Em primeiro plano, fica evidente que um dos fatores que explicam o grande número de estudantes fora da sala de aula é a falta de investimentos do Estado. Com um sistema de transporte escolar escasso e precário, fica cada vez mais difícil o acesso às instituições, principalmente para estudantes que moram nas zonas rurais. Somado a isso, é notável o problema no gerenciamento dos recursos fornecidos, como por exemplo, o lanche que em muitos municípios chega a faltar. Sob o viés, da falta de apoio governamental, faz-se presente a entrada prematura de jovens no mercado de trabalho, havendo a possibilidade de exploração infantil.
Além disso, outro fator que ainda impera nas escolas é a prática do ensino tradicional com o principal intuito de aprovar alunos em concursos. Apesar de fazer parte do processo educacional, ela não deve limitar-se a isso, já que é necessário construir uma educação mais humanizada, na qual as escolas façam parte da vida do estudante construindo uma ponte com as famílias. Dessa forma, de acordo com a perspectiva funcionalista de Durkheim a escola e a família são bases para formação cidadã, caso uma dessas esteja fragilizada, a concretização da cidadania é falha.

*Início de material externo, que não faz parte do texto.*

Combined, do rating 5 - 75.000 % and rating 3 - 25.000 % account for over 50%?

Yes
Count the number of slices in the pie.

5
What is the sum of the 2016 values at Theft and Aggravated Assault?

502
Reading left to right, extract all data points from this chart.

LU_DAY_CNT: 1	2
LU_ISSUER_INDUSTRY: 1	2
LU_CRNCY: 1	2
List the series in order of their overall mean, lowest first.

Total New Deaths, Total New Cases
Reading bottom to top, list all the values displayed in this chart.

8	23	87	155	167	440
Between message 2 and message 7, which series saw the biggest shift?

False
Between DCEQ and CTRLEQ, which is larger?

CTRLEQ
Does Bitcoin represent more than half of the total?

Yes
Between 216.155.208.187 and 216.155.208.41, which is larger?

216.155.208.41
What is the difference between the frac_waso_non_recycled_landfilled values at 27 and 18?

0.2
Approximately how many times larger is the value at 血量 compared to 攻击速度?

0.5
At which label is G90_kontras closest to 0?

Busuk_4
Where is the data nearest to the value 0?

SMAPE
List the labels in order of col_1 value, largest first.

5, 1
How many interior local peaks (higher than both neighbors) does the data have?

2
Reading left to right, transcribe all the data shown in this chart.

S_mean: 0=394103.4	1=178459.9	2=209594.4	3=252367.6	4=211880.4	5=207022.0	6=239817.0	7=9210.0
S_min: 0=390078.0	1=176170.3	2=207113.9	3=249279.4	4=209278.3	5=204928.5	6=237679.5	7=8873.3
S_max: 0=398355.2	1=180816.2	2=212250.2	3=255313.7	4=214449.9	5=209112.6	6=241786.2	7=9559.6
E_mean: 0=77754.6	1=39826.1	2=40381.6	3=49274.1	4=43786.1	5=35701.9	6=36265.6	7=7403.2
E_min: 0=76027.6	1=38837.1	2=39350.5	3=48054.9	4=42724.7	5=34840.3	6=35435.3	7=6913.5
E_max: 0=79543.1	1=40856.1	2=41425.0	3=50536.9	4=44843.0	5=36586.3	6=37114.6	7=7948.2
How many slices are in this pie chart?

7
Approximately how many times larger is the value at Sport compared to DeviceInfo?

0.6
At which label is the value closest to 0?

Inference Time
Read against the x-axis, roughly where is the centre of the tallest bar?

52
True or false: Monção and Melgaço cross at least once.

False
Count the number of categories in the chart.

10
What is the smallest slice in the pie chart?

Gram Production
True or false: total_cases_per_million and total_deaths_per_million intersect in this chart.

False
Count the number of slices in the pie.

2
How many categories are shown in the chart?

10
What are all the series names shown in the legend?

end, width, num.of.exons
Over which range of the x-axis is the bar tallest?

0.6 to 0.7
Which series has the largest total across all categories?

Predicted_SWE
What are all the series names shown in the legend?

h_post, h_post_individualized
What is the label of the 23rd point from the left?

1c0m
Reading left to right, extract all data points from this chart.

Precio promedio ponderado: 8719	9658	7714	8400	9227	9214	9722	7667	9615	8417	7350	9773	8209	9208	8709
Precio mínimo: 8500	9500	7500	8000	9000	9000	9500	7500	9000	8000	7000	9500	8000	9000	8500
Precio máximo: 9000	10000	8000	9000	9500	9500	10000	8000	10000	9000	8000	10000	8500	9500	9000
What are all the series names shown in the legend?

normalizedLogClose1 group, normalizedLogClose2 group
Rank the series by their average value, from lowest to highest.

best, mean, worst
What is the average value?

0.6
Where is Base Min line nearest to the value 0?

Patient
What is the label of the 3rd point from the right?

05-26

Destarte, medidas devem ser tomadas para que o direito a educação seja assegurado a todos. Para isso é necessário que o Tribunal de Contas da União direcione o capital em suportes para locomoção e infraestrutura das escolas. Além disso, cabe aos diretores das escolas e ao Ministério da Educação promover um ensino mais dinâmico e moderno, que facilite o contato com as famílias e traga mais profissionais como psicólogos que ajudem nessa interação com os jovens. Só assim a escola passará ser um lugar de mais interesse para o aluno.